> Task goal: Quote the passage about Parke H. Davis word for word, starting with "For the 1896" and going on through "in the season.".

> Extract provided:

For the 1896 season, Davis selected his own team and his alma mater to share the title. Lafayette and Princeton had fought to a 0–0 stalemate early in the season.

In addition to naming each year's champion, Davis added statistics from the 1873 through the 1933 seasons to his annual Guide. These included the longest scoring plays from rushing, returns, passing plays and interceptions. The 1934 edition was Davis' last to include these compilations, as he died soon after its completion. Through the 1937 edition, the records were included with the notation, "Compilations of the late Parke H. Davis."

Davis also named an All-Time All-America football team in 1931.

=="Parke Davis Day"==
Davis' health may have been a concern in the spring of 1934. Princeton announced that it was inviting the sporting world to honor its famous alum on "Parke Davis Day", which was set for the following October 13. As The Lafayette reported:

The purpose of this event will be to commemorate the long and faithful services which Mr. Davis has given to football. Mr. Davis, a graduate of Princeton, came to Lafayette in 1895. He raised the Maroon from a position of obscurity to a level with the football giants... Lafayette owes much to Parke Davis and should contribute something to this event which is being held in his honor.

(Stored records)
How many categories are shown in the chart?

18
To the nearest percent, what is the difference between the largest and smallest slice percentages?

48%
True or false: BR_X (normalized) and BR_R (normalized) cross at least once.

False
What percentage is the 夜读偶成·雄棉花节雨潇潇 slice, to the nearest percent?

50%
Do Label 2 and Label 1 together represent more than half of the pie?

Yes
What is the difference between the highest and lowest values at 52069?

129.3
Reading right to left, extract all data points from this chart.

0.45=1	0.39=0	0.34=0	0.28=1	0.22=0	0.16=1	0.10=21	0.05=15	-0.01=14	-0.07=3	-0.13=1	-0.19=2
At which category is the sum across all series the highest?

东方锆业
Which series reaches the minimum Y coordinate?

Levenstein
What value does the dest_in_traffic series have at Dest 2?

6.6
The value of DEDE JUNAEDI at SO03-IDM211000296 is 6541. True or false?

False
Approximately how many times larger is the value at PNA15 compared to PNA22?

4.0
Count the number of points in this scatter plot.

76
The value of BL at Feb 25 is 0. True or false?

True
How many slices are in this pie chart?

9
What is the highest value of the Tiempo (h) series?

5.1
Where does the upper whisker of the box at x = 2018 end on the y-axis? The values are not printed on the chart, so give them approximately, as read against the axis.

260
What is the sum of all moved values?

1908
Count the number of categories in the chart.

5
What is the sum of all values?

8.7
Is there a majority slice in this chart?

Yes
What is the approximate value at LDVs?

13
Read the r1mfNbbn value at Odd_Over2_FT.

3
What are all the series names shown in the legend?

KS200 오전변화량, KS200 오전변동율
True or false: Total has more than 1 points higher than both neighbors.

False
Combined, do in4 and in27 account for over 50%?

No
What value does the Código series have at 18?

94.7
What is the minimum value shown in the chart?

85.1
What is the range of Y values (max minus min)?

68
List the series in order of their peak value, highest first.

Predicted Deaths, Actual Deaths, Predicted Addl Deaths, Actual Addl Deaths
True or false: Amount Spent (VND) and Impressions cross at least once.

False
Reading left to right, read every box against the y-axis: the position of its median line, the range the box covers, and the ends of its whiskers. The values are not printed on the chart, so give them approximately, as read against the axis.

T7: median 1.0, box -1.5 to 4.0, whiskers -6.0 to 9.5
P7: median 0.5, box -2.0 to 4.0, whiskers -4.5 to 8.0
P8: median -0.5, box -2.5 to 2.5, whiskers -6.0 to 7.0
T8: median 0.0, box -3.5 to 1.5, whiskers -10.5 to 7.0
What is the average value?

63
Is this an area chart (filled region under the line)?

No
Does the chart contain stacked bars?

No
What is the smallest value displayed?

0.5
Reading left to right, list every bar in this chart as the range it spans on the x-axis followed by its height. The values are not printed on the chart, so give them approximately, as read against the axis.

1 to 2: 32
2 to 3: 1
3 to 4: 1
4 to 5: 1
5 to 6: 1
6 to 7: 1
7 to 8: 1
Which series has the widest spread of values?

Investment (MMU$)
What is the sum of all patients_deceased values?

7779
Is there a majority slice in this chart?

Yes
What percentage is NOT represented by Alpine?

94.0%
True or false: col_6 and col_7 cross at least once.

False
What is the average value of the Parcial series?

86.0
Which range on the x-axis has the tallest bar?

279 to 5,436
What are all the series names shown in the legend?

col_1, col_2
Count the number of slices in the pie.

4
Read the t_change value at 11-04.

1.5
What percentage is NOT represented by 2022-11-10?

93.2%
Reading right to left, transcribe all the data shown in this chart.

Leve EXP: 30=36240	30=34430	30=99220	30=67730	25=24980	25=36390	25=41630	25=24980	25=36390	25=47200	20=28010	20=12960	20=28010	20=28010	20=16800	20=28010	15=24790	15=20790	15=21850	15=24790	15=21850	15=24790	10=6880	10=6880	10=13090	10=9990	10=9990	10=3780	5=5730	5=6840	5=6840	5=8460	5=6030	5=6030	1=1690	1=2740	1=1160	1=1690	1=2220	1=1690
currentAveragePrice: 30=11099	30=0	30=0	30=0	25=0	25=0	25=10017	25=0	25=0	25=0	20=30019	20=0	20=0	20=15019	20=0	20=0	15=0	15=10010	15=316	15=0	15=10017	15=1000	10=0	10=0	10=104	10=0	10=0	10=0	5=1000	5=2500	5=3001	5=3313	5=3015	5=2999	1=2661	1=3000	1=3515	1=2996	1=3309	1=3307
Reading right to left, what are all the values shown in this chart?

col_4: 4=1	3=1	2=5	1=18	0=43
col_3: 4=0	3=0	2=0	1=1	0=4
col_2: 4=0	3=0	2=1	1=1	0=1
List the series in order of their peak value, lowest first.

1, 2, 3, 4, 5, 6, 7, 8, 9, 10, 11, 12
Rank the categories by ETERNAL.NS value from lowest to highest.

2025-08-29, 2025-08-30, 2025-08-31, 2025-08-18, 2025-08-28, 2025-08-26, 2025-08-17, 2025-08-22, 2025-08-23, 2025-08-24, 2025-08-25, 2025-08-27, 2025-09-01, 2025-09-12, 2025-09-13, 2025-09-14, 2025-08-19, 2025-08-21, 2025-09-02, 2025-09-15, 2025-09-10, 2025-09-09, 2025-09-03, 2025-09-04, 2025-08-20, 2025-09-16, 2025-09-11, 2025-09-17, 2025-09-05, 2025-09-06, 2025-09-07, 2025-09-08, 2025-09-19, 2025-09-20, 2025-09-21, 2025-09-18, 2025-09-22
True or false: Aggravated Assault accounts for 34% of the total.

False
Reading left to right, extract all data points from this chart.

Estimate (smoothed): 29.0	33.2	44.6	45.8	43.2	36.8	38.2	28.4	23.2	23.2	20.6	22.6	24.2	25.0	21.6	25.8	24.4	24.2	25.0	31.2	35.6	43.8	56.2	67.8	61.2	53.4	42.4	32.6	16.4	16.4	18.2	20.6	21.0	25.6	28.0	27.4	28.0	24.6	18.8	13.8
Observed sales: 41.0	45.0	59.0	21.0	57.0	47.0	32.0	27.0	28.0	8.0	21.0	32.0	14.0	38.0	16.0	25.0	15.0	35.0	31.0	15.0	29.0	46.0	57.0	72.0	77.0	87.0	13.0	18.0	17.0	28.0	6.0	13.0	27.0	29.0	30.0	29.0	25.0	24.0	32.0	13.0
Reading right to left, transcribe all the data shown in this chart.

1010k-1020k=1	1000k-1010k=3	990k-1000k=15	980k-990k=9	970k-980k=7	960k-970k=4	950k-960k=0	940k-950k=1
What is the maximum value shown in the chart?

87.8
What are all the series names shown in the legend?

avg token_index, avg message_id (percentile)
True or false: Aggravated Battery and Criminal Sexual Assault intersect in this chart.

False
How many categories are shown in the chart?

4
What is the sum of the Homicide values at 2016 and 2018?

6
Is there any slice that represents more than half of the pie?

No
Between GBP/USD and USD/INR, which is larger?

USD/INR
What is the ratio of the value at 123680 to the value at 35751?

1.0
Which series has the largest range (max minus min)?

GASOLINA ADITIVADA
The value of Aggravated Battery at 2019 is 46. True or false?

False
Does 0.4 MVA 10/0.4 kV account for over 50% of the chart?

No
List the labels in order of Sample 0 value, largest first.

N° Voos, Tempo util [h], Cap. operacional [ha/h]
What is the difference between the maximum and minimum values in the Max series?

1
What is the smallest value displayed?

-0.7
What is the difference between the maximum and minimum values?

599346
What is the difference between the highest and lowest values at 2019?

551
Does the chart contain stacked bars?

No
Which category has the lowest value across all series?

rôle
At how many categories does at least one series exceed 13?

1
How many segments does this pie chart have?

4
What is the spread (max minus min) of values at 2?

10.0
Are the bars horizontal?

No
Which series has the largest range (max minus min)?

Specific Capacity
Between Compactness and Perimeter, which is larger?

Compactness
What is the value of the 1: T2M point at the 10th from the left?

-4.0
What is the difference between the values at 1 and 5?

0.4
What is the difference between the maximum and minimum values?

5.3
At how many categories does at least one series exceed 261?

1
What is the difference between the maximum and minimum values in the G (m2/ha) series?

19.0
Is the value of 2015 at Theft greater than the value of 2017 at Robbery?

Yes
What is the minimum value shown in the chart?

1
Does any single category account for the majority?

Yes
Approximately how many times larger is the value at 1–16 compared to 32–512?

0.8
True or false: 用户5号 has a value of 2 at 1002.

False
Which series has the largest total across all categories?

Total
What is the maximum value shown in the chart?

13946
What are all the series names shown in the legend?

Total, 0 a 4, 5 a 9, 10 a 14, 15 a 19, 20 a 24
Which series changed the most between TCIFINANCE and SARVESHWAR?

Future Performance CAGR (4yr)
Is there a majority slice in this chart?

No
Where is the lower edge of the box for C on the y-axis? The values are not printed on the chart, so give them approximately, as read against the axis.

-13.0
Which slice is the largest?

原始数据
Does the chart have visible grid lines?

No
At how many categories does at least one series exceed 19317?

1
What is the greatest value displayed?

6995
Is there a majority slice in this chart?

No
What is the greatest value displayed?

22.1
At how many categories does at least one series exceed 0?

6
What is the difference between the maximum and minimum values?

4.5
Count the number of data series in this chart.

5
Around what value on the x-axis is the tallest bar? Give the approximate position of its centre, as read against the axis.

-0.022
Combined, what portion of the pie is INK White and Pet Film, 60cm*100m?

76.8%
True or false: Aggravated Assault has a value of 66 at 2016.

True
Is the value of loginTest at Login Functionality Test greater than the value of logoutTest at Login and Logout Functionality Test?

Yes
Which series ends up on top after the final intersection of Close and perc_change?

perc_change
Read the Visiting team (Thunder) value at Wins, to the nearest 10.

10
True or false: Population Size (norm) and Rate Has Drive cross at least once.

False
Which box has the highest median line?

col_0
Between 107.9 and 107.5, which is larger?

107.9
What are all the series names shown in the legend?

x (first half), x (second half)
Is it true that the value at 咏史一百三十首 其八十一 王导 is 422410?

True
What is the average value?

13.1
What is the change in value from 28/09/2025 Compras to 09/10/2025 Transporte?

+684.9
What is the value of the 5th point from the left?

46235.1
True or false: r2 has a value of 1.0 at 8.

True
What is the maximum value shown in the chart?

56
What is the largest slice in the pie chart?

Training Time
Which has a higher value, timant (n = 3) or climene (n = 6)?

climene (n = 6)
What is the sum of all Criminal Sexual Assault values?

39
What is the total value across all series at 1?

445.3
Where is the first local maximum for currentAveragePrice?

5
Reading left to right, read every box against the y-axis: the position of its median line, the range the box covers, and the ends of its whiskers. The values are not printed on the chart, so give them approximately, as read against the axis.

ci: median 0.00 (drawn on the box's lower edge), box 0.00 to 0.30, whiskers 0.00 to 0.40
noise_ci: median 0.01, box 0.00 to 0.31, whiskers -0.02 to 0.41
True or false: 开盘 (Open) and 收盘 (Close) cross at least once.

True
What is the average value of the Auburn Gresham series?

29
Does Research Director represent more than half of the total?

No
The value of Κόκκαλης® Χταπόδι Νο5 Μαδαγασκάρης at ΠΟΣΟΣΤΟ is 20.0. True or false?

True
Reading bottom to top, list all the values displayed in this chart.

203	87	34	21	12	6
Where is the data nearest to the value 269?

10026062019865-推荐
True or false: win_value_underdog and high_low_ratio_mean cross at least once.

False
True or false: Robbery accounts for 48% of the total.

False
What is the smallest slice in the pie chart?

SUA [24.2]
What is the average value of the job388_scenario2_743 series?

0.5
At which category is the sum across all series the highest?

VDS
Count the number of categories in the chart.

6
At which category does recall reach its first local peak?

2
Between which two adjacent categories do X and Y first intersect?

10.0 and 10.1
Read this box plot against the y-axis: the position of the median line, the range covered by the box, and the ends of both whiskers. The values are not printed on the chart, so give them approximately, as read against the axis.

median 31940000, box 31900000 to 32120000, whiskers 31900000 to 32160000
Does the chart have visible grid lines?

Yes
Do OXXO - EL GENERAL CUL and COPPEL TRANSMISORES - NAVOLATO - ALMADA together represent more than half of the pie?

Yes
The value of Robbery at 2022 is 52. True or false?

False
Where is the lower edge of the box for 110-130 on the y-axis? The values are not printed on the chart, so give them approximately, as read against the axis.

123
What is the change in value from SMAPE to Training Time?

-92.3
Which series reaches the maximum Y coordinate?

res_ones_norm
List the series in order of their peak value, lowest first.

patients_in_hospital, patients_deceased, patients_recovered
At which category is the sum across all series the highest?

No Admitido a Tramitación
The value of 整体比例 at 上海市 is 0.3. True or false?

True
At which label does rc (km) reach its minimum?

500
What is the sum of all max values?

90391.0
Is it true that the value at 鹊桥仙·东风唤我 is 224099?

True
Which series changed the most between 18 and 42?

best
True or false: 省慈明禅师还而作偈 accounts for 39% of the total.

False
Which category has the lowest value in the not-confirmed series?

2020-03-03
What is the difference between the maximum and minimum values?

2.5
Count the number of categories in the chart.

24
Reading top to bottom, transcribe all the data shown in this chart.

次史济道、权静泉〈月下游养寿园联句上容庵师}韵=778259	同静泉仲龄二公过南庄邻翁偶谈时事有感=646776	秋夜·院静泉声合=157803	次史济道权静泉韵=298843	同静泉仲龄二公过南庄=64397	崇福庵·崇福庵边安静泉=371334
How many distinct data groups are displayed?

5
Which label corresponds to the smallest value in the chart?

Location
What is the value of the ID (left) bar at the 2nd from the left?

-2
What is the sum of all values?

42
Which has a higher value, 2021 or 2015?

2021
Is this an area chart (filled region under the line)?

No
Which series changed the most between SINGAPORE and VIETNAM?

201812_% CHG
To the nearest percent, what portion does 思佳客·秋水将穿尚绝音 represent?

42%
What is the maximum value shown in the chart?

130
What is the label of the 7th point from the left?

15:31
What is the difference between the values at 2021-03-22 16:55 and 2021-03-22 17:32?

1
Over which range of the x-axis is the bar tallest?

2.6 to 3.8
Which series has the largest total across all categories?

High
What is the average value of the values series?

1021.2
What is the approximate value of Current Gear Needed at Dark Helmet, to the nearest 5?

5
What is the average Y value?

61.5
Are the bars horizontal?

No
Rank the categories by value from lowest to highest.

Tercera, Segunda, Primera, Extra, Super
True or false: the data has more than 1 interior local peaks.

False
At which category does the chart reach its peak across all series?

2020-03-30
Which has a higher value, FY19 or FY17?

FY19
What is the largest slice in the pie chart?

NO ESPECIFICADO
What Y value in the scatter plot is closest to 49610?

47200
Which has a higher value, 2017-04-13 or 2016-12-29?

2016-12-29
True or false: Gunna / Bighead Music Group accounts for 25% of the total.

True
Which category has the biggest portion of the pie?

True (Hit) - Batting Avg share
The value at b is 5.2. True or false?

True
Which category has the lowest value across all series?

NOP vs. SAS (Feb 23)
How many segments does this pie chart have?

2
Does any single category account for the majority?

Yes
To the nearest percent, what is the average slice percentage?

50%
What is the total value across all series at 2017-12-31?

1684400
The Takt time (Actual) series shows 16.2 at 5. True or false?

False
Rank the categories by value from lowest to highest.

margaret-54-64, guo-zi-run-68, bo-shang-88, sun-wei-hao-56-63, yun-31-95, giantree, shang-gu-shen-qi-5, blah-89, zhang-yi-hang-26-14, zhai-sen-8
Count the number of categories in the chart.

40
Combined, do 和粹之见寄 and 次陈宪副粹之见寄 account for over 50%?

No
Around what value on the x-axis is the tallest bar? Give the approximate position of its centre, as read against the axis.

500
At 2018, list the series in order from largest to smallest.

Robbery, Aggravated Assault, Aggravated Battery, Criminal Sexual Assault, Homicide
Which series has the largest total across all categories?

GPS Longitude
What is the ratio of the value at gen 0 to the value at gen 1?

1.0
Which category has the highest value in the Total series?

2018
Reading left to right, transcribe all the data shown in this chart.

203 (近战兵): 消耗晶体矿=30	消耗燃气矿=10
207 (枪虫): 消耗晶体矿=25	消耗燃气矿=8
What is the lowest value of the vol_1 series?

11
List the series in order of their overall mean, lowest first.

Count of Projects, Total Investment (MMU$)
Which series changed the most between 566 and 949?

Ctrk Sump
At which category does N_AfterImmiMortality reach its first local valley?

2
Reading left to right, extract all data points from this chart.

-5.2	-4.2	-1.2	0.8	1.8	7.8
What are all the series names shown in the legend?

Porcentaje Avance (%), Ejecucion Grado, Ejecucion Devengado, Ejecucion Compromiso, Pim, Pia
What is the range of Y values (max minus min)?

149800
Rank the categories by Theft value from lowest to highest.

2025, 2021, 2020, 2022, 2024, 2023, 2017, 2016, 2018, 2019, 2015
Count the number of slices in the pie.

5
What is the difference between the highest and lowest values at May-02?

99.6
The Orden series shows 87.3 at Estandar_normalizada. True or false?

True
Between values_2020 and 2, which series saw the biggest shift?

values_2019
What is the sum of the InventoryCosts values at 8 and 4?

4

> Result:
For the 1896 season, Davis selected his own team and his alma mater to share the title. Lafayette and Princeton had fought to a 0–0 stalemate early in the season.